Habría sido absurdo perder la vida de esa manera, víctima de la especulación urbanística, sin haberme arriesgado a nada, gorrrrrda como yo sola, sin haber conocido Chanel alguno ni haber dejado marca indeleble en la nocturna memoria histórica de esta mi gran patria castellana, huérfana de ocasiones porque, a los nueve años, lo único que yo había hecho en la vida había sido mover cosas con la mente y comer de manera sobrehumana. Dónde va a parar, mi vida en este momento, bien viajada y habiendo corrido riesgos como Dior manda. Como dice siempre mi padre, mejor morir que perder la vida.

Comentarios

iza ha dicho que…
No conocía la leyenda de los escorpiones en las arenas de Äfrica, se la contaré a mi cuñao el de Seur, tal vez así le convenza de que tenerife es un sitio hortera para ir de vacaciones con la parienta.
Electrocutarse al cambiar una bombilla, suicidarse sin mirar la primitiva... pánico a una muerte ridicula, ridicula.
Tu padre es un sabio: "mejor morirse que perder la vida"
saratustra ha dicho que…
los chistes malos de mi padre llegan a un nivel intelectual admirable, sólo comparable con el del que cuenta siempre cuando suenan las campanadas de las horas: "Mira, es la una. ¡Lo he oído tres veces!"
provin ha dicho que…
no pillo lo de las campanadas, xo nada de nada.
SARATUSTRA ha dicho que…
ES QUE EL FINO HUMOR DE MI PADRE ES TAAANNN SUTIL... CADA VEZ QUE SUENAN LAS CAMPANAS DE UN RELOJ, SUENE LAS VECES QUE SUENE, EL DICE QUE ES LA UNA, Y QUE ESTÁ SEGURO PORQUE LO HA OÍDO MUCHAS VECES... NO TE PREOCUPES, SON AÑOS DE PRÁCTICA
iza ha dicho que…
confiesa perranca, cuantas veces más has estado al borde de la muerte... queremos más experiencias terroríficas, qué más da que sean falsas o no.
Anónimo ha dicho que…
Dicen que cuando te doctoras meas de otro color…
Y lejos de ser un alarde presuntuoso (las que me conocéis sabéis lo que hay) pretendo contaros las curiosas sensaciones que vas teniendo conforme se acerca la fecha de tu examen o como lo llaman los púlcros académicos que llevan birrete a los actos: “la defensa doctoral”.
En un principio, después de mis aventuras (y desventuras sobre todo) con mi director, sentía un ligero hormigueo estomacal, próximo al vómito (en este caso hacia él).
Después, vas conociendo otras miserias humanas de la academia y tu “dire” pasa de ser un cabronazo a un simple toca pelotas amargado. Ese ligero matiz, es un cambio significativo en la vida de todo doctorando, ellos los saben.

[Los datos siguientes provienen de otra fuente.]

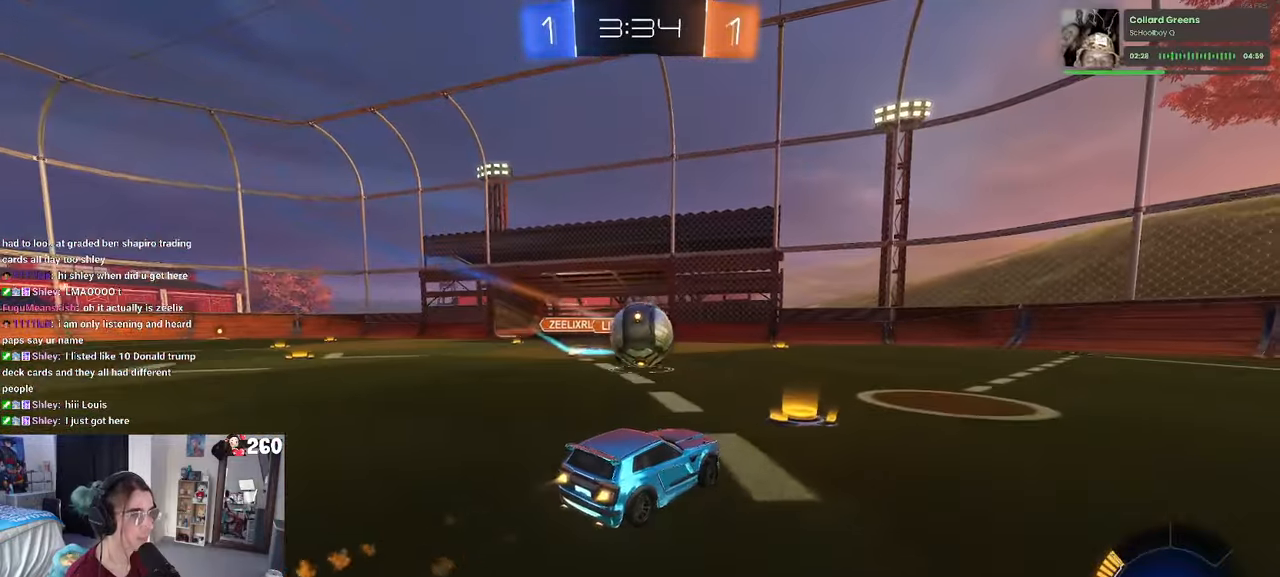
{"buttons": [], "left_stick": "down-left", "right_stick": "center", "events": [[50, "CROSS", "down"], [50, "left_stick", "down-left"], [116, "R1", "up"], [166, "left_stick", "down-right"], [216, "CROSS", "up"], [216, "left_stick", "center"], [266, "left_stick", "left"], [300, "CROSS", "down"], [433, "CROSS", "up"], [450, "left_stick", "down-left"]]}
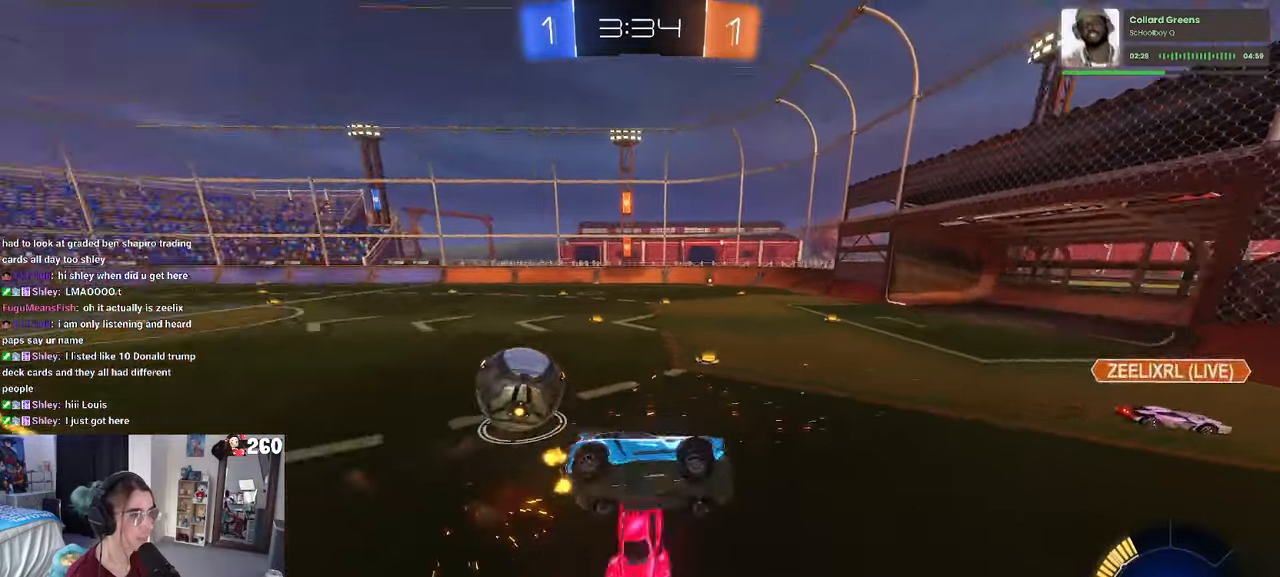
{"buttons": ["SQUARE"], "left_stick": "down-left", "right_stick": "center", "events": [[33, "SQUARE", "down"]]}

Después cuando parece que tu estado emocional ha alcanzado un grado supremo, la cabeza empieza a buscarse otra complicación: ¡¡joder, este tribunal me va a cepillar!!, ¡¡seguro que en vez de tratarme de usted (como se acostumbra en estos actos) me dicen: a ver niña…¿sabes lo que es un chi-cuadrado? (pregunta temida por todos los cualitativos que escogieron letras mixtas en COU).
Pero entonces, como en realidad tenemos mecanismos como para salir de estos fangos piensas: ¡¡qué me digan misa porque yo en lo mío se más que ellos!! Y además, la mente incluso llega a pensar: ¡¡Un no sé humilde acompañado con un buen escote (el siempre envidiado de Sara) siempre han perdonado más fácilmente, ¿no?!!
Eso sin hablar de los relámpagos que empiezan a invadir la mente: ¡¡joder, pero si también va a ir a verme fulanito y menganito!! Pufff!!!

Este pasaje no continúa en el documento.